> _Problem_
Every line below between the line holding "autonomous driving tech through partnerships." and the line holding "integrate Gro (likely", inclusive, should be repeated exactly, and all other lines omitted.

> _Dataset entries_

<<<<

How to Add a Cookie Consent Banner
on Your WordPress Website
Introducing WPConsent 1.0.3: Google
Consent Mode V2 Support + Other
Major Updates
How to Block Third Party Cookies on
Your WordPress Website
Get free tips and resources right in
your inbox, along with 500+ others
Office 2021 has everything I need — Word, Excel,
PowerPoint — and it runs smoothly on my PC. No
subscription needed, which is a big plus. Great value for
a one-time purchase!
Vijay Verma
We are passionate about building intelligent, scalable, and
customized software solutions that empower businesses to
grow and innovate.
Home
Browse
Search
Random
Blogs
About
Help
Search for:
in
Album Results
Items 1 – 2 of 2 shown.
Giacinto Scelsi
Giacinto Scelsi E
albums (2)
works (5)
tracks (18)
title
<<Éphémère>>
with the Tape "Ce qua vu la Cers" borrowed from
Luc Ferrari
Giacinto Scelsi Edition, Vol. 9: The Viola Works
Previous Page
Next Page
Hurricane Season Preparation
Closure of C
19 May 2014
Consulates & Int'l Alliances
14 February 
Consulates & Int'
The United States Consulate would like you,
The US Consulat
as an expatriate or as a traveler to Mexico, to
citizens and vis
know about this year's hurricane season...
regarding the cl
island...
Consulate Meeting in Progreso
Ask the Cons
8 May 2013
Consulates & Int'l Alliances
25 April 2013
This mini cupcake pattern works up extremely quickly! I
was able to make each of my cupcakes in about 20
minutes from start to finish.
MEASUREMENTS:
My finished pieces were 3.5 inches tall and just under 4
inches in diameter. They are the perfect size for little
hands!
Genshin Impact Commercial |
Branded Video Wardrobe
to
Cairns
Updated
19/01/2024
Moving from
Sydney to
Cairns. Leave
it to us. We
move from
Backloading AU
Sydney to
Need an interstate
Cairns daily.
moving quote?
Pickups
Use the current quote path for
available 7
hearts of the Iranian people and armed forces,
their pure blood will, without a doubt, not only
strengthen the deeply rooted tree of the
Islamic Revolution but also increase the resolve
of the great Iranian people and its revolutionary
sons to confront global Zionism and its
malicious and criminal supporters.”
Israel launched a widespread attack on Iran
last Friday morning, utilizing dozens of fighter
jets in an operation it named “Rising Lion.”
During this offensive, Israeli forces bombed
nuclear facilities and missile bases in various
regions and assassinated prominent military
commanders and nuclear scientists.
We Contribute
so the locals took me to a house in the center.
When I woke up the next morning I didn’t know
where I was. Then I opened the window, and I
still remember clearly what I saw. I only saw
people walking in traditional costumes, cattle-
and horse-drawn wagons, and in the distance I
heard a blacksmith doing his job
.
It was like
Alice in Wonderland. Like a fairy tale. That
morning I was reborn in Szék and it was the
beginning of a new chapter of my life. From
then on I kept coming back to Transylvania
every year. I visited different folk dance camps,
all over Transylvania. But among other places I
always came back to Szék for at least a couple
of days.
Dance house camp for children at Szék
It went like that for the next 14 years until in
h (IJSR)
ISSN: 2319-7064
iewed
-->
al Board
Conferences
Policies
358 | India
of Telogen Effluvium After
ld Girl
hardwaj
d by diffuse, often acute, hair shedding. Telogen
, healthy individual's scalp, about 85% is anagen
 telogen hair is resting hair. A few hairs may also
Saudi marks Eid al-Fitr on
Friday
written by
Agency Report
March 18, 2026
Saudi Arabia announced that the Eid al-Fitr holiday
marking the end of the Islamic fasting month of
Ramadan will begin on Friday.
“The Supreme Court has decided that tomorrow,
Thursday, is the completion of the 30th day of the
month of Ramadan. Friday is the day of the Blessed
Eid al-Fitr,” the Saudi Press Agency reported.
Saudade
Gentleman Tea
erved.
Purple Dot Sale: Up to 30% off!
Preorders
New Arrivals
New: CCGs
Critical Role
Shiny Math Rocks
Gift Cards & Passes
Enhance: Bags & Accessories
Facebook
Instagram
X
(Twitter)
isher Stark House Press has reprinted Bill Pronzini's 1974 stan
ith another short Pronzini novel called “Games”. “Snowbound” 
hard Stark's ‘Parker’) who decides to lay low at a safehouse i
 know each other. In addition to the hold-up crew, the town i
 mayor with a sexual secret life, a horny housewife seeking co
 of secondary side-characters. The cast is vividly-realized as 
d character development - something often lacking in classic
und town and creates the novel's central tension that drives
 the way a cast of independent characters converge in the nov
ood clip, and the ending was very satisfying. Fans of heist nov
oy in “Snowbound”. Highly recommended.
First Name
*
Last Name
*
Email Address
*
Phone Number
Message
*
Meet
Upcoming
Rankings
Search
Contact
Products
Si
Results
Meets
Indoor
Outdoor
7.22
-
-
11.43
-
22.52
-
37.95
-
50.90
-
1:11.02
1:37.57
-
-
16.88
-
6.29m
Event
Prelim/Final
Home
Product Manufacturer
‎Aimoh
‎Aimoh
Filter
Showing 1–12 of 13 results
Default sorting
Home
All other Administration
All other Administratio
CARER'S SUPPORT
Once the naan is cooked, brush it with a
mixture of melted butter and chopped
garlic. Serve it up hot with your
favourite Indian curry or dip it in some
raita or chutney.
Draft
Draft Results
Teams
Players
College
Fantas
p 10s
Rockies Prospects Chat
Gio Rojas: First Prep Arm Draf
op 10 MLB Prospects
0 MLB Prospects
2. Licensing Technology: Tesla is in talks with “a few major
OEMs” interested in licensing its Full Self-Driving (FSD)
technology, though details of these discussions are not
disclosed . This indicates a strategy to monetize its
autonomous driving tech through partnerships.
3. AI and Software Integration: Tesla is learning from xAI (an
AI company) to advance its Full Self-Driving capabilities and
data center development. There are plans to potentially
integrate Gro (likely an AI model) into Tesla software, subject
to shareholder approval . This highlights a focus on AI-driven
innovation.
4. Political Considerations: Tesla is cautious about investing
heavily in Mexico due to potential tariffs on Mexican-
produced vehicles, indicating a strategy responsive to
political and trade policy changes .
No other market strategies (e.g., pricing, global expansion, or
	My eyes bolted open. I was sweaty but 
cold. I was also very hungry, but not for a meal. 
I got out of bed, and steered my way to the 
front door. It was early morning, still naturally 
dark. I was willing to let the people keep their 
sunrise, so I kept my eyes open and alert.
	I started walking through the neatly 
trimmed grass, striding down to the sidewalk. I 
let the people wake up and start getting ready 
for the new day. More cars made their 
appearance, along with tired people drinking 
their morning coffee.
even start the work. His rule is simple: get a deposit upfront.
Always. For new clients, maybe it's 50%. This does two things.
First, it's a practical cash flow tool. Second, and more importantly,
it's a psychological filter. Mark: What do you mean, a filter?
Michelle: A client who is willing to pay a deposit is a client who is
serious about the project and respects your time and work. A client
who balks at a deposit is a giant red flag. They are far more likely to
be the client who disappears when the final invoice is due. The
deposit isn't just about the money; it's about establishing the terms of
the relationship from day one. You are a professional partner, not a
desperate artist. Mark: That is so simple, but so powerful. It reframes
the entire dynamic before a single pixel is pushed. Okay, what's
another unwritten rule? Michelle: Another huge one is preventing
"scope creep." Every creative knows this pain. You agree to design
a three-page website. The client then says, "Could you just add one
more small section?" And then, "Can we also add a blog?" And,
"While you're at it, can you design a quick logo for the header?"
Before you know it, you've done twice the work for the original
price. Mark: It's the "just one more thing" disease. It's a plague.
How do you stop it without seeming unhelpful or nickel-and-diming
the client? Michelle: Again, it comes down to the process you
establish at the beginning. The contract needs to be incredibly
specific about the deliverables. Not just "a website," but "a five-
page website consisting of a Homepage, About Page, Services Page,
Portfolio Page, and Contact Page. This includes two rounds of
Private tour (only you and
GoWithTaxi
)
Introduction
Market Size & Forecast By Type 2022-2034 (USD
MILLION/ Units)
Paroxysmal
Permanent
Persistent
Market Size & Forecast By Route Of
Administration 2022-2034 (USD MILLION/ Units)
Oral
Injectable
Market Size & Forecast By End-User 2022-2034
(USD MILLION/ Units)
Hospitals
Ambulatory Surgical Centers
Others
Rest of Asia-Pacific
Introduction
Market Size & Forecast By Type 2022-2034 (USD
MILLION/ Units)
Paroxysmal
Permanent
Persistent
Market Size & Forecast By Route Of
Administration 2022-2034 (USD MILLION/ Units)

>>>>

> _Completed task_
autonomous driving tech through partnerships.
3. AI and Software Integration: Tesla is learning from xAI (an
AI company) to advance its Full Self-Driving capabilities and
data center development. There are plans to potentially
integrate Gro (likely an AI model) into Tesla software, subject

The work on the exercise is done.